MODIFICATION OF THE RIBOSOMAL TARGET AND DRUG EFFLUX PUMPS: MECHANISMS OF RESISTANCE TO TRICHOTHECENE MYCOTOXINS
R MITTERBAUER1, T KARL1, M LEMMENS2, H BUERSTMAYER2 and G ADAM1
1Center of Applied Genetics, University of Agricultural Sciences (BOKU), Vienna, Austria; 2Institute for Agrobiotechnology, Tulln, Austria
Background and objectives
Results and conclusions
We have identified the mutation in the yeast ribosomal protein conferring trichothecene resistance and have introduced a plant homologue with the corresponding mutation into tobacco using Agrobacterium-mediated transformation. At present it is unclear if differences in the ribosomal resistance exist in the wheat breeding material. A restriction fragment length polymorphism between a highly sensitive and a highly resistant wheat cultivar used for generating a doubled haploid mapping population has been detected using the ribosomal protein gene as a probe.
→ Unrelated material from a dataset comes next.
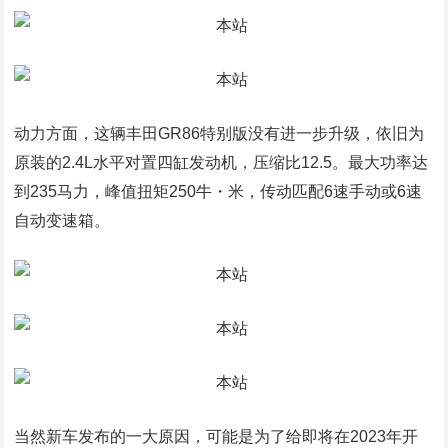
动力方面，这辆丰田GR86特别版没有进一步升级，依旧为
原装的2.4L水平对置四缸发动机，压缩比12.5。最大功率达
到235马力，峰值扭矩250牛・米，传动匹配6速手动或6速
自动变速箱。
当然新车发布的一大原因，可能是为了给即将在2023年开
The second mechanism, pleiotropic drug resistance mediated by broad specificity drug efflux pumps, seems to be the predominant mechanism operating in wheat. We observed a strong correlation between trichothecene resistance and resistance to other inhibitors (e.g. cycloheximide) that are substrates of the yeast ABC transporter protein encoded by the PDR5 gene. Evidence for the existence of homologous ABC transporter genes in plant genomes that most likely play a prominent role in plant defence against many toxic metabolites will be presented. Furthermore, we will report on our attempts to express the yeast PDR5 gene in tobacco.
Our identification of candidate trichothecene resistance genes could be extremely important for both classical resistance breeding strategies employing marker-assisted selection, and biotechnological approaches for improving Fusarium resistance of cereals.